Studio album by Kate Ceberano
- Released: 1996
- Recorded: 1993–96 New York, Los Angeles, London, Sydney
- Genre: Pop, R&B, soul
- Length: 62:40
- Label: Mushroom
- Producer: Alan Friedman, Ashley Cadell, Fred Maher, Kate Ceberano, Mark Goldenberg and Mike Shipley

Kate Ceberano chronology
| Kate Ceberano and Friends (1994) | Blue Box (1996) | Pash (1997) |

Singles from Blue Box
- "All I Want Is You" Released: June 1994; "Change" Released: November 1995; "Love and Affection" Released: June 1996; "Blue Box" Released: 1996;

= Blue Box (album) =

Blue Box is a studio album released by Australian recording artist Kate Ceberano in 1996. The album peaked at number 18 on the ARIA Charts. The album's second single, "Change" was nominated for two ARIA Awards in 1996.

==Background and recording==
Following the success of the 1992 Australian leg of Jesus Christ Superstar, Ceberano was inundated with interest from various record labels. She elected to go with Elektra Records and moved to New York to record an album with producer Fred Maher. On the eve of delivering the album to the label, Elekra records named Sylvia Rhone as its chairman and CEO. Rhone sacked seventy-eight artists (including Ceberano) as she wanted to turn the Elektra into a hip hop label and Ceberano's album was scrapped. Some of these songs appeared on Blue Box.

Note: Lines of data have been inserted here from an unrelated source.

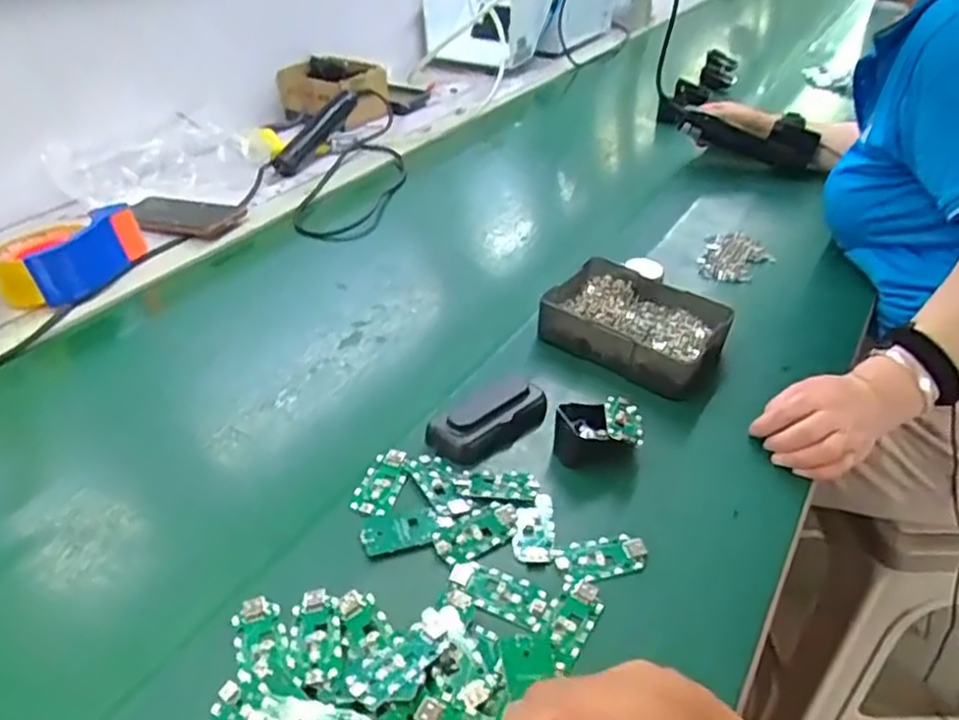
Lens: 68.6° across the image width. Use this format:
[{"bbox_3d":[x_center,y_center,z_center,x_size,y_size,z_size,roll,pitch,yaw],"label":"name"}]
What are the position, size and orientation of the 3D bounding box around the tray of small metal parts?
[{"bbox_3d":[0.149,-0.036,0.691,0.178,0.046,0.125,25,43,29],"label":"tray of small metal parts"}]

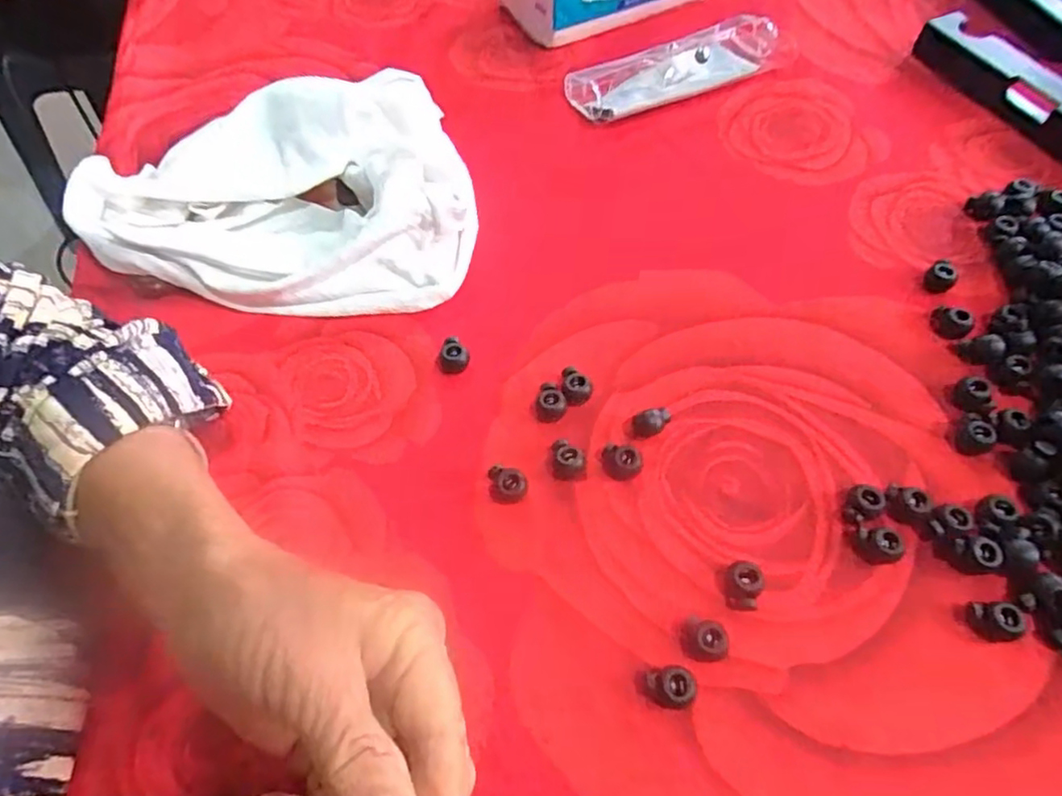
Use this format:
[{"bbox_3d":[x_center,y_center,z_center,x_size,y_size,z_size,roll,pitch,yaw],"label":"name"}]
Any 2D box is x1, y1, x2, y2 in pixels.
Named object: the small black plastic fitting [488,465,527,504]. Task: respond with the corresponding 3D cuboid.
[{"bbox_3d":[-0.011,0.041,0.298,0.018,0.011,0.013,11,59,9],"label":"small black plastic fitting"}]

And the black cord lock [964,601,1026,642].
[{"bbox_3d":[0.186,0.089,0.256,0.016,0.011,0.014,6,58,6],"label":"black cord lock"}]

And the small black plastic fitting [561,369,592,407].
[{"bbox_3d":[0.023,-0.006,0.324,0.015,0.012,0.018,-1,58,2],"label":"small black plastic fitting"}]

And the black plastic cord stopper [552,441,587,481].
[{"bbox_3d":[0.018,0.029,0.304,0.016,0.011,0.018,0,58,3],"label":"black plastic cord stopper"}]

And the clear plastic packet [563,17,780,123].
[{"bbox_3d":[0.103,-0.240,0.460,0.154,0.023,0.048,-25,60,-13],"label":"clear plastic packet"}]

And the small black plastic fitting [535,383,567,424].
[{"bbox_3d":[0.010,0.003,0.321,0.014,0.011,0.016,-39,64,-20],"label":"small black plastic fitting"}]

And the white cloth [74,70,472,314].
[{"bbox_3d":[-0.155,-0.140,0.389,0.243,0.056,0.183,-1,58,2],"label":"white cloth"}]

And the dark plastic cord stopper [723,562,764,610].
[{"bbox_3d":[0.089,0.079,0.269,0.014,0.012,0.017,0,58,3],"label":"dark plastic cord stopper"}]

Ceberano returned to Australia where she filmed the TV show and recorded the album Kate Ceberano and Friends, which was released in January 1994. Ceberano hired Richard East as her manager and they signed with Mushroom Records to record a new album. Ceberano and East travelled to London to write and record and whilst East was stayed in London to work on the musical Mamma Mia!, Ceberano travelled to Los Angeles and worked with Mark Goldenberg on a number of songs. Mushroom Records eventually released the album in 1996, which consisted of songs from all of these recording sessions. In her 2014 autobiography, Ceberano said "I'm not sure how the [new] material sat with the Globe songs. After all the arguing, with myself and with other people, over what kind of singer I was, whether I was a jazz singer or a pop singer, Blue Box gave me the confidence to think of myself simply as a singer".

==Track listing==

| No. | Title | Writer(s) | Length |
|---|---|---|---|
| 1. | "Change" | M Jolly, A Jolly & B Harris | 3:59 |
| 2. | "Blue Box" | K Ceberano, Mark Goldenberg & Mike Shipley | 6:49 |
| 3. | "Love and Affection" | Joan Armatrading | 4:06 |
| 4. | "The Rules" | Allen Friedman, Fred Maher & K Ceberano | 6:22 |
| 5. | "Living with Lies" | Allen Friedman, Fred Maher & K Ceberano | 4:38 |
| 6. | "Looking at You" | Dave Cole, Allen Friedman, Fred Maher & K Ceberano | 5:51 |
| 7. | "All That I Want Is You" | Kate Ceberano | 4:20 |
| 8. | "One Small Request" | Allen Friedman, Fred Maher & K Ceberano | 4:51 |
| 9. | "Something That You Really Need" | Allen Friedman, Fred Maher & K Ceberano | 4:29 |
| 10. | "Around This Time of Day" | K Ceberano, Glen Reither, & Paul Gildea | 3:45 |
| 11. | "Mantra" | K. Ceberano, Kevin McCormick, Mark Goldenberg & Mike Shipley | 5:20 |
| 12. | "Save Your Love for Me" | Buddy Johnson | 4:22 |
| 13. | "Brilliant Lies" (Taken from the film, Brilliant Lies) | Nerida Tyson-Chew, Rajan Kamahl & Richard Franklin | 3:56 |
| Total length: |  |  | 62:40 |

==Charts==

| Chart (1996) | Peak position |
|---|---|
| Australian Albums (ARIA) | 18 |

==Awards==
Ceberano was nominated for two ARIA Music Awards at the 1996 ceremony.